Another advocate of this holistic approach to sport and life is U.S. Ski & Snowboard’s Head Cross Country Coach Chris Grover, who sees the interconnectivity of an athlete’s life aspects as an effective catalyst for speed, “Athletes actively engaged in pursuing and education and/or career development are better athletes. Engaging the mind compliments engaging physical and technical traits and skills. Pursuing an education and/or a career while simultaneously pursuing athletic goals keeps athletes engaged and happy…and happy athletes are fast athletes.” With a collective college GPA of 3.79 during the last academic year across the cross-country and Nordic team athletes and current early season results on the podium, Grover and his athletes are clearly making meaningful connections and recognizing and appreciating the excellence of being engaged, happy, and fast.
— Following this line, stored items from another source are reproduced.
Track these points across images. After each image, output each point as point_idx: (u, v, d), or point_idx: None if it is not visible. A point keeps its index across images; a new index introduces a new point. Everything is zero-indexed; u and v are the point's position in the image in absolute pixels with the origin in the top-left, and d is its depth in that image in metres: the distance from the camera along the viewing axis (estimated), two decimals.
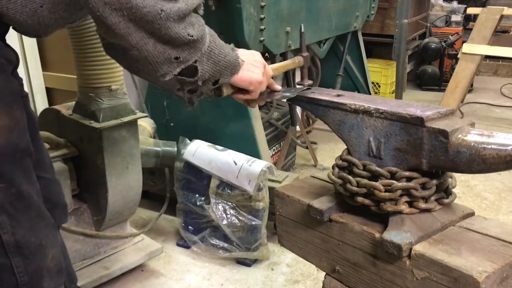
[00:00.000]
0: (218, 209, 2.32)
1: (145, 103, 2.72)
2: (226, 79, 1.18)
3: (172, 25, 0.99)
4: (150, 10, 0.96)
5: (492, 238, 1.04)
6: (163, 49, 1.02)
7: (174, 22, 0.99)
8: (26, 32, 1.16)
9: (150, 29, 0.98)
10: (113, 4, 0.94)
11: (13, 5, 1.04)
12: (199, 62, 1.07)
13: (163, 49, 1.02)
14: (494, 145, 0.94)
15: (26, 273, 1.15)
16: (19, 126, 1.11)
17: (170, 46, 1.02)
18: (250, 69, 1.21)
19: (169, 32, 0.99)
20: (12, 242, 1.11)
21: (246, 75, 1.20)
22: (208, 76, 1.12)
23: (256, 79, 1.22)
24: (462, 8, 5.96)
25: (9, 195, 1.09)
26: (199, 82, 1.12)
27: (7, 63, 1.10)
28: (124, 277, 2.22)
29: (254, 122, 2.62)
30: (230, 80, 1.19)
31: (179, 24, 1.00)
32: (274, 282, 2.25)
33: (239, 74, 1.19)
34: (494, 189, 3.20)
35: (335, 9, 3.31)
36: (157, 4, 0.96)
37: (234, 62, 1.16)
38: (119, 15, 0.95)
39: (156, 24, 0.97)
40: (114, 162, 1.97)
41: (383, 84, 5.03)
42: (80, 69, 1.93)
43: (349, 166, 1.16)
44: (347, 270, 1.19)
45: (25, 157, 1.13)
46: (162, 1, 0.97)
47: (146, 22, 0.97)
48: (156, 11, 0.96)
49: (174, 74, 1.07)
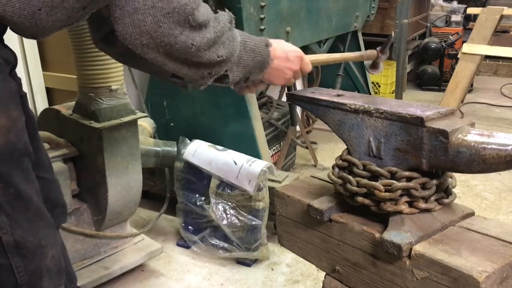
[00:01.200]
0: (218, 209, 2.32)
1: (145, 103, 2.72)
2: (255, 76, 1.26)
3: (202, 54, 1.10)
4: (182, 46, 1.06)
5: (492, 238, 1.04)
6: (196, 70, 1.13)
7: (204, 51, 1.09)
8: (23, 34, 1.16)
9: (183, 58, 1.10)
10: (150, 44, 1.05)
11: (10, 8, 1.03)
12: (230, 70, 1.18)
13: (196, 70, 1.13)
14: (494, 145, 0.94)
15: (25, 273, 1.15)
16: (17, 126, 1.11)
17: (203, 67, 1.13)
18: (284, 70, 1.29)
19: (200, 60, 1.10)
20: (11, 242, 1.11)
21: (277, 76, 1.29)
22: (239, 79, 1.23)
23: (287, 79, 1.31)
24: (462, 8, 5.97)
25: (8, 195, 1.09)
26: (231, 86, 1.24)
27: (4, 63, 1.10)
28: (124, 277, 2.22)
29: (254, 122, 2.62)
30: (260, 77, 1.28)
31: (209, 51, 1.10)
32: (274, 282, 2.25)
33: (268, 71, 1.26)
34: (494, 189, 3.19)
35: (335, 9, 3.31)
36: (188, 40, 1.06)
37: (263, 60, 1.24)
38: (155, 52, 1.07)
39: (188, 56, 1.09)
40: (114, 162, 1.97)
41: (383, 84, 5.03)
42: (80, 69, 1.93)
43: (349, 166, 1.16)
44: (347, 270, 1.19)
45: (23, 157, 1.13)
46: (193, 34, 1.07)
47: (179, 55, 1.08)
48: (188, 46, 1.07)
49: (208, 84, 1.19)
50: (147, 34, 1.03)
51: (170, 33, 1.04)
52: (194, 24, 1.06)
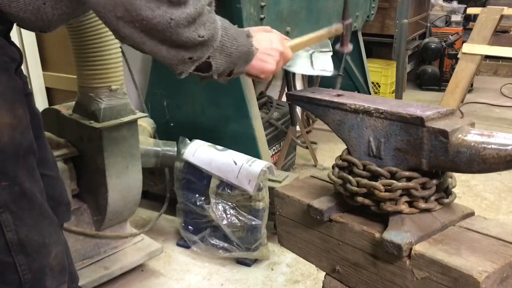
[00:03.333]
0: (218, 209, 2.32)
1: (145, 103, 2.72)
2: (240, 69, 1.19)
3: (182, 31, 1.02)
4: (160, 20, 0.99)
5: (492, 238, 1.04)
6: (176, 53, 1.05)
7: (184, 28, 1.02)
8: (30, 28, 1.16)
9: (161, 36, 1.02)
10: (125, 17, 0.98)
11: (16, 3, 1.04)
12: (212, 57, 1.10)
13: (176, 52, 1.05)
14: (494, 145, 0.94)
15: (29, 271, 1.15)
16: (22, 124, 1.11)
17: (183, 49, 1.05)
18: (264, 58, 1.21)
19: (180, 38, 1.02)
20: (16, 240, 1.12)
21: (258, 65, 1.21)
22: (222, 69, 1.14)
23: (268, 69, 1.22)
24: (462, 8, 5.96)
25: (13, 194, 1.09)
26: (214, 75, 1.14)
27: (10, 61, 1.10)
28: (124, 277, 2.22)
29: (254, 122, 2.62)
30: (245, 69, 1.20)
31: (189, 28, 1.02)
32: (274, 282, 2.25)
33: (252, 63, 1.20)
34: (494, 189, 3.19)
35: (335, 9, 3.31)
36: (166, 14, 0.99)
37: (247, 51, 1.17)
38: (131, 26, 0.99)
39: (167, 32, 1.01)
40: (114, 162, 1.97)
41: (383, 84, 5.02)
42: (80, 69, 1.93)
43: (349, 166, 1.16)
44: (347, 270, 1.19)
45: (28, 155, 1.13)
46: (171, 9, 0.99)
47: (157, 31, 1.00)
48: (166, 21, 0.99)
49: (189, 71, 1.10)
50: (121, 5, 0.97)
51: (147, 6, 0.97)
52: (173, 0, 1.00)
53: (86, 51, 1.87)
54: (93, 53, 1.87)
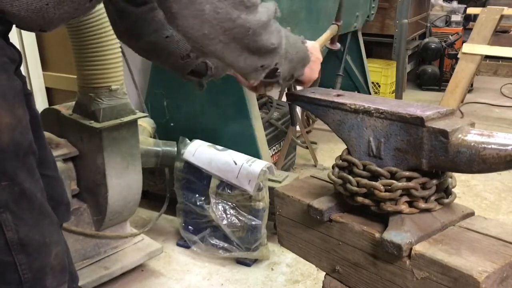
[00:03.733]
0: (218, 209, 2.32)
1: (145, 103, 2.72)
2: (299, 72, 1.28)
3: (258, 38, 1.08)
4: (240, 30, 1.05)
5: (492, 238, 1.04)
6: (251, 61, 1.12)
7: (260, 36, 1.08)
8: (30, 28, 1.16)
9: (241, 48, 1.08)
10: (211, 34, 1.03)
11: (18, 2, 1.04)
12: (279, 64, 1.17)
13: (251, 61, 1.12)
14: (494, 145, 0.94)
15: (29, 271, 1.15)
16: (21, 124, 1.11)
17: (257, 57, 1.11)
18: (313, 68, 1.32)
19: (257, 44, 1.09)
20: (16, 240, 1.12)
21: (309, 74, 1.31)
22: (286, 74, 1.23)
23: (315, 77, 1.33)
24: (462, 8, 5.96)
25: (13, 193, 1.09)
26: (280, 81, 1.22)
27: (10, 62, 1.10)
28: (124, 277, 2.22)
29: (254, 122, 2.62)
30: (303, 72, 1.29)
31: (264, 35, 1.09)
32: (274, 282, 2.25)
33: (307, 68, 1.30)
34: (494, 189, 3.19)
35: (335, 9, 3.30)
36: (246, 24, 1.05)
37: (305, 56, 1.27)
38: (215, 42, 1.05)
39: (245, 40, 1.07)
40: (114, 162, 1.97)
41: (383, 84, 5.03)
42: (80, 69, 1.93)
43: (349, 166, 1.16)
44: (347, 270, 1.19)
45: (28, 155, 1.13)
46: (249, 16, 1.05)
47: (237, 42, 1.07)
48: (246, 29, 1.05)
49: (259, 79, 1.17)
50: (207, 22, 1.02)
51: (228, 18, 1.02)
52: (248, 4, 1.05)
53: (86, 51, 1.87)
54: (93, 53, 1.87)
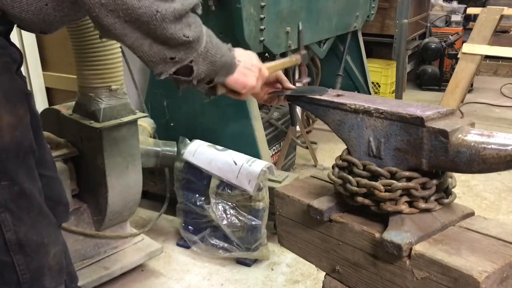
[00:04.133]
0: (218, 209, 2.32)
1: (145, 103, 2.72)
2: (220, 79, 1.17)
3: (168, 26, 0.99)
4: (146, 11, 0.96)
5: (492, 238, 1.04)
6: (158, 50, 1.02)
7: (170, 23, 0.99)
8: (32, 29, 1.17)
9: (145, 29, 0.99)
10: (109, 5, 0.95)
11: (18, 4, 1.04)
12: (195, 62, 1.07)
13: (158, 49, 1.02)
14: (494, 145, 0.94)
15: (27, 271, 1.15)
16: (23, 124, 1.11)
17: (166, 46, 1.02)
18: (245, 73, 1.20)
19: (165, 33, 0.99)
20: (14, 240, 1.12)
21: (241, 78, 1.20)
22: (203, 76, 1.12)
23: (250, 84, 1.22)
24: (462, 8, 5.96)
25: (12, 193, 1.10)
26: (194, 81, 1.11)
27: (11, 61, 1.10)
28: (124, 277, 2.22)
29: (254, 122, 2.62)
30: (225, 80, 1.18)
31: (175, 25, 1.00)
32: (274, 282, 2.25)
33: (234, 76, 1.18)
34: (494, 189, 3.19)
35: (335, 9, 3.31)
36: (153, 5, 0.96)
37: (230, 63, 1.16)
38: (115, 16, 0.96)
39: (151, 25, 0.98)
40: (114, 162, 1.97)
41: (383, 84, 5.02)
42: (80, 69, 1.93)
43: (349, 166, 1.16)
44: (347, 270, 1.19)
45: (28, 155, 1.14)
46: (158, 2, 0.97)
47: (141, 23, 0.97)
48: (152, 12, 0.96)
49: (169, 73, 1.07)
50: None
51: None
52: None
53: (86, 51, 1.87)
54: (93, 53, 1.87)
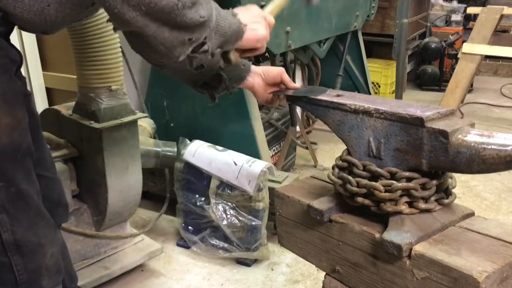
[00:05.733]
0: (218, 209, 2.32)
1: (145, 103, 2.72)
2: (230, 46, 1.18)
3: (187, 12, 1.00)
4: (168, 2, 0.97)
5: (492, 238, 1.04)
6: (178, 34, 1.03)
7: (188, 9, 1.00)
8: (33, 30, 1.17)
9: (166, 19, 0.99)
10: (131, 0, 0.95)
11: (20, 4, 1.04)
12: (208, 38, 1.08)
13: (178, 34, 1.03)
14: (494, 145, 0.94)
15: (25, 272, 1.15)
16: (21, 126, 1.11)
17: (184, 30, 1.03)
18: (253, 27, 1.20)
19: (185, 19, 1.01)
20: (12, 241, 1.12)
21: (251, 35, 1.19)
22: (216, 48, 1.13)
23: (261, 35, 1.21)
24: (462, 8, 5.96)
25: (9, 194, 1.10)
26: (209, 56, 1.12)
27: (11, 63, 1.10)
28: (124, 277, 2.22)
29: (254, 122, 2.62)
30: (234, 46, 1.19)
31: (192, 9, 1.01)
32: (274, 282, 2.25)
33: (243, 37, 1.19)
34: (494, 189, 3.19)
35: (335, 9, 3.31)
36: None
37: (238, 29, 1.16)
38: (136, 10, 0.96)
39: (173, 14, 0.99)
40: (114, 162, 1.97)
41: (383, 84, 5.02)
42: (80, 69, 1.93)
43: (349, 167, 1.16)
44: (347, 270, 1.19)
45: (26, 157, 1.14)
46: None
47: (163, 13, 0.98)
48: (174, 2, 0.97)
49: (187, 54, 1.08)
50: None
51: None
52: None
53: (86, 51, 1.87)
54: (93, 53, 1.87)
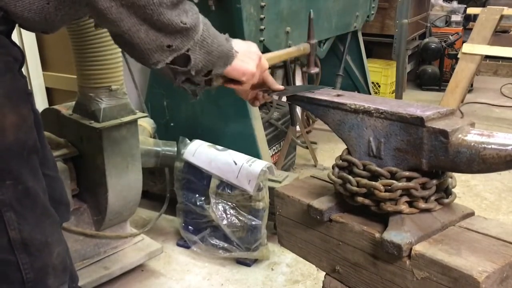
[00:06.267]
0: (218, 209, 2.32)
1: (145, 103, 2.72)
2: (219, 70, 1.14)
3: (165, 11, 0.97)
4: None
5: (492, 238, 1.04)
6: (155, 37, 1.00)
7: (167, 8, 0.97)
8: (33, 29, 1.17)
9: (142, 15, 0.97)
10: None
11: (21, 2, 1.04)
12: (192, 51, 1.05)
13: (155, 36, 1.00)
14: (494, 145, 0.94)
15: (31, 270, 1.15)
16: (26, 124, 1.11)
17: (163, 33, 1.00)
18: (244, 60, 1.17)
19: (162, 19, 0.97)
20: (19, 239, 1.12)
21: (239, 65, 1.16)
22: (201, 66, 1.09)
23: (250, 70, 1.18)
24: (462, 8, 5.96)
25: (16, 192, 1.10)
26: (192, 71, 1.08)
27: (14, 61, 1.10)
28: (124, 277, 2.22)
29: (254, 122, 2.62)
30: (224, 70, 1.15)
31: (172, 11, 0.98)
32: (274, 282, 2.25)
33: (232, 64, 1.15)
34: (494, 189, 3.19)
35: (335, 9, 3.31)
36: None
37: (228, 53, 1.13)
38: None
39: (148, 10, 0.96)
40: (114, 162, 1.97)
41: (383, 84, 5.03)
42: (80, 69, 1.93)
43: (349, 166, 1.16)
44: (347, 270, 1.19)
45: (32, 155, 1.14)
46: None
47: (138, 7, 0.95)
48: None
49: (166, 62, 1.04)
50: None
51: None
52: None
53: (86, 51, 1.87)
54: (93, 53, 1.87)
Athletes’ contributions to society are equally as meaningful and significant as their contributions to medal count. These phenomenal athletes deserve relevant opportunity to apply their passion, skill, and dedication to life and community just as they have applied these traits in sport. “Beyond the Medals” is a vital program that enables U.S. Ski & Snowboard athletes to engage in community service and see the world beyond sport. Some athletes are able to travel to Mexico to build homes for underprivileged families while other athletes worked with KidsPlay, immersing themselves in Rwandan culture and teaching kids the power of play and sport. These service opportunities have enriched the lives of many of the athletes, broadening their world view and deepening their appreciation for the their own individual and team experiences.
Bodensteiner explains of our athletes who have contributed to Hope Sports and other Beyond the Medals initiatives, “By providing our athletes with a meaningful opportunity to make a difference by using the unique platform that sport has given them, we aim to enhance their performance on the field now and in the future. By cultivating an off-the-field identity, our athletes have found more purpose in their athletic pursuits, felt less external pressure, and have been more willing to extend their athletic careers. Hope Sports has made a profound impact on the development of our athletes as people, and on the performance of our team.”
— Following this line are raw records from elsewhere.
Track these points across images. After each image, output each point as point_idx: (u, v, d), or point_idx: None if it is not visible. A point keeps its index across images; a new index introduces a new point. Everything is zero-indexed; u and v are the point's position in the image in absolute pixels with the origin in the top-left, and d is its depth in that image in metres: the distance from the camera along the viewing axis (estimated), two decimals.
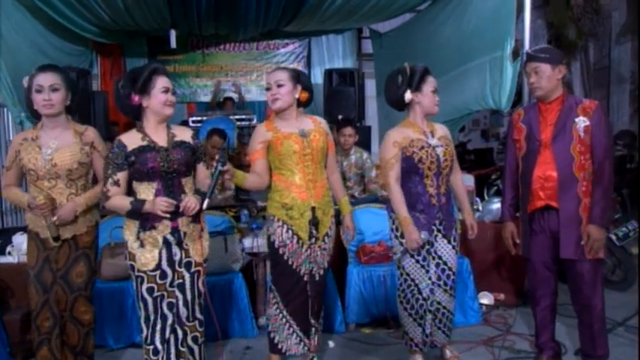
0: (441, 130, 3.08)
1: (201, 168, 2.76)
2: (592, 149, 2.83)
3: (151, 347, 2.64)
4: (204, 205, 2.58)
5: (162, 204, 2.52)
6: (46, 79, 2.70)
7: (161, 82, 2.59)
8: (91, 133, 2.86)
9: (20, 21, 4.77)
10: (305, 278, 2.89)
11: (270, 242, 2.92)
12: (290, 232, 2.86)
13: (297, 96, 2.87)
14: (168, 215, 2.54)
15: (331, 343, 3.59)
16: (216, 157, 2.60)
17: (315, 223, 2.84)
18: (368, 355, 3.48)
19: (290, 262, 2.87)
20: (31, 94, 2.72)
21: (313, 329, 2.93)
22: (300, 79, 2.90)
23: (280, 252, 2.88)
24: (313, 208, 2.84)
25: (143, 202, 2.54)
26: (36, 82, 2.70)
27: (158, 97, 2.58)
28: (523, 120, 3.01)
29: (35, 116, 2.82)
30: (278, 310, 2.93)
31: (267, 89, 2.87)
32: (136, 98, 2.57)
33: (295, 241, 2.86)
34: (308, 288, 2.89)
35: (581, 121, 2.83)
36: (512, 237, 3.10)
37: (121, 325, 3.57)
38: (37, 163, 2.71)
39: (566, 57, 6.94)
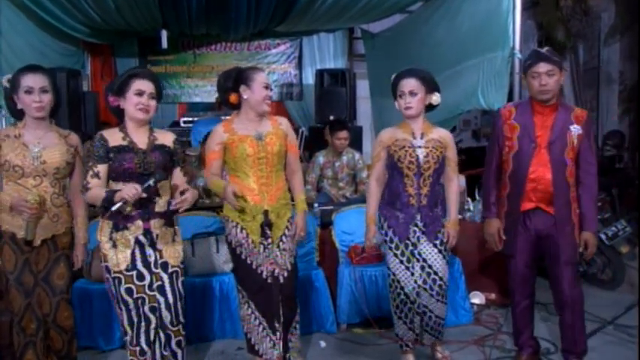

U.S. Ski & Snowboard ACE program has made steady progress these past several years in the areas of athlete funding, education, and career development, yet many areas of need remain. We are still striving to make our whole athlete development initiative comprehensive, holistic, flexible, and accessible to ensure athletes realize their potential and achieve balance. Our greatest goal beyond leading, encouraging, and supporting our athletes in achieving excellence and best in the world results, is supporting their “whole athlete” approach to sport, education, wellness, and life.